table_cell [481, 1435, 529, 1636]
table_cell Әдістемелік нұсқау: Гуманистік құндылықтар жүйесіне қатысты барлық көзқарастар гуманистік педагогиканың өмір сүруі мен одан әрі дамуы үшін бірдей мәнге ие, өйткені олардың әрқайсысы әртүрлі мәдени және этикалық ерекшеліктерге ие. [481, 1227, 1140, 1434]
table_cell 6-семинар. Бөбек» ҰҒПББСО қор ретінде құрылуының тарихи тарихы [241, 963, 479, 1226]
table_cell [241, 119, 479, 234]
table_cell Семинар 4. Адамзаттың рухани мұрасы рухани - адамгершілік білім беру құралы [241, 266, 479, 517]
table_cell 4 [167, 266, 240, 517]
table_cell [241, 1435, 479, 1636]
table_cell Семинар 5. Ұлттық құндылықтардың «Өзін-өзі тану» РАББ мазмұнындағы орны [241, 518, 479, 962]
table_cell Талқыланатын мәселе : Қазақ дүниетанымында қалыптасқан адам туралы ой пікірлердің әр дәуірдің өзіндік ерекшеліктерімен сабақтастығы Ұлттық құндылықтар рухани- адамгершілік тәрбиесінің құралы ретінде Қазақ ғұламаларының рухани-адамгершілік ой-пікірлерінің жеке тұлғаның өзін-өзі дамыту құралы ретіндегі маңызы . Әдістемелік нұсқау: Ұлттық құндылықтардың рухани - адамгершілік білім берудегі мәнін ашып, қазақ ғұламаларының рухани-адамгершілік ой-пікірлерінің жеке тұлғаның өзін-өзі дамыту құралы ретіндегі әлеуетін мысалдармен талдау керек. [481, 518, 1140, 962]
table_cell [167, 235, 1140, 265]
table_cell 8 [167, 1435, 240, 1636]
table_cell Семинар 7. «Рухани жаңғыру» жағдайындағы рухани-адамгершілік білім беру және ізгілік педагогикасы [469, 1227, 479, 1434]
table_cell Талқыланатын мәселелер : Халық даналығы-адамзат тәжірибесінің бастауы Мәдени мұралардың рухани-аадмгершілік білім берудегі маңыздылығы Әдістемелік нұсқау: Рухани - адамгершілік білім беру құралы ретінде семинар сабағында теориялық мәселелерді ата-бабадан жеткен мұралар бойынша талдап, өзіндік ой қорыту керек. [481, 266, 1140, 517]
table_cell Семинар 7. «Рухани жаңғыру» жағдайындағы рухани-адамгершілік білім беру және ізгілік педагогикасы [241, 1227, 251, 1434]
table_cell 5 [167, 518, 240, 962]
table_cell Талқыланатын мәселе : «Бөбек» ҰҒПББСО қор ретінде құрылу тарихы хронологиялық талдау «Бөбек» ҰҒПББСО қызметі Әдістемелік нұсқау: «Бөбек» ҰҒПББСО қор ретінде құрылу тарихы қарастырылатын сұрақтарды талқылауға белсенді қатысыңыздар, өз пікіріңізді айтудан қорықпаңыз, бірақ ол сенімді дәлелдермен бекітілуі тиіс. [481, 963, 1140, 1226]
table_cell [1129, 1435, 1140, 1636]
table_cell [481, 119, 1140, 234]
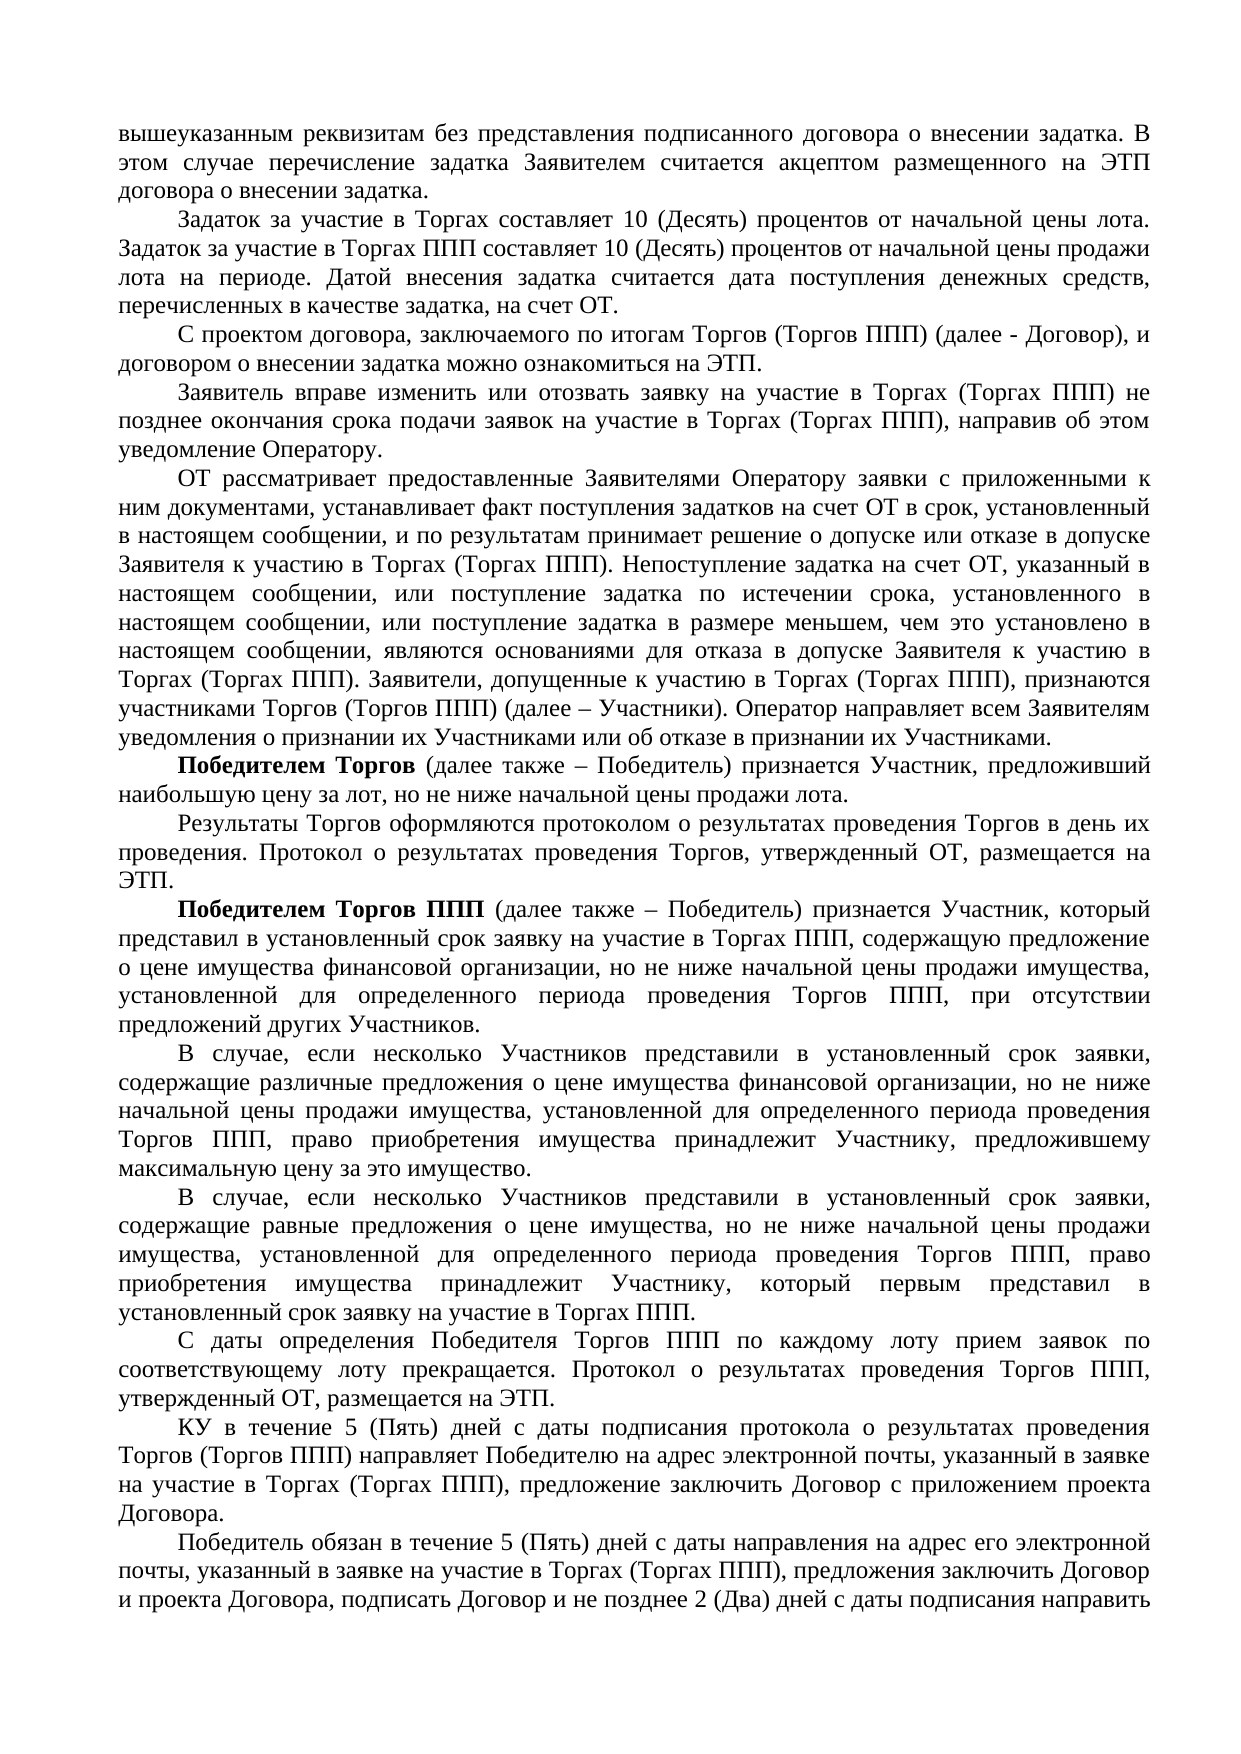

----------------

## WHAT THE TASK REQUIRES:
Exactly as written, return every line of the listing, but not the pictures.

## SOLUTION TO THE EXERCISE:
table_cell [481, 1435, 529, 1636]
table_cell Әдістемелік нұсқау: Гуманистік құндылықтар жүйесіне қатысты барлық көзқарастар гуманистік педагогиканың өмір сүруі мен одан әрі дамуы үшін бірдей мәнге ие, өйткені олардың әрқайсысы әртүрлі мәдени және этикалық ерекшеліктерге ие. [481, 1227, 1140, 1434]
table_cell 6-семинар. Бөбек» ҰҒПББСО қор ретінде құрылуының тарихи тарихы [241, 963, 479, 1226]
table_cell [241, 119, 479, 234]
table_cell Семинар 4. Адамзаттың рухани мұрасы рухани - адамгершілік білім беру құралы [241, 266, 479, 517]
table_cell 4 [167, 266, 240, 517]
table_cell [241, 1435, 479, 1636]
table_cell Семинар 5. Ұлттық құндылықтардың «Өзін-өзі тану» РАББ мазмұнындағы орны [241, 518, 479, 962]
table_cell Талқыланатын мәселе : Қазақ дүниетанымында қалыптасқан адам туралы ой пікірлердің әр дәуірдің өзіндік ерекшеліктерімен сабақтастығы Ұлттық құндылықтар рухани- адамгершілік тәрбиесінің құралы ретінде Қазақ ғұламаларының рухани-адамгершілік ой-пікірлерінің жеке тұлғаның өзін-өзі дамыту құралы ретіндегі маңызы . Әдістемелік нұсқау: Ұлттық құндылықтардың рухани - адамгершілік білім берудегі мәнін ашып, қазақ ғұламаларының рухани-адамгершілік ой-пікірлерінің жеке тұлғаның өзін-өзі дамыту құралы ретіндегі әлеуетін мысалдармен талдау керек. [481, 518, 1140, 962]
table_cell [167, 235, 1140, 265]
table_cell 8 [167, 1435, 240, 1636]
table_cell Семинар 7. «Рухани жаңғыру» жағдайындағы рухани-адамгершілік білім беру және ізгілік педагогикасы [469, 1227, 479, 1434]
table_cell Талқыланатын мәселелер : Халық даналығы-адамзат тәжірибесінің бастауы Мәдени мұралардың рухани-аадмгершілік білім берудегі маңыздылығы Әдістемелік нұсқау: Рухани - адамгершілік білім беру құралы ретінде семинар сабағында теориялық мәселелерді ата-бабадан жеткен мұралар бойынша талдап, өзіндік ой қорыту керек. [481, 266, 1140, 517]
table_cell Семинар 7. «Рухани жаңғыру» жағдайындағы рухани-адамгершілік білім беру және ізгілік педагогикасы [241, 1227, 251, 1434]
table_cell 5 [167, 518, 240, 962]
table_cell Талқыланатын мәселе : «Бөбек» ҰҒПББСО қор ретінде құрылу тарихы хронологиялық талдау «Бөбек» ҰҒПББСО қызметі Әдістемелік нұсқау: «Бөбек» ҰҒПББСО қор ретінде құрылу тарихы қарастырылатын сұрақтарды талқылауға белсенді қатысыңыздар, өз пікіріңізді айтудан қорықпаңыз, бірақ ол сенімді дәлелдермен бекітілуі тиіс. [481, 963, 1140, 1226]
table_cell [1129, 1435, 1140, 1636]
table_cell [481, 119, 1140, 234]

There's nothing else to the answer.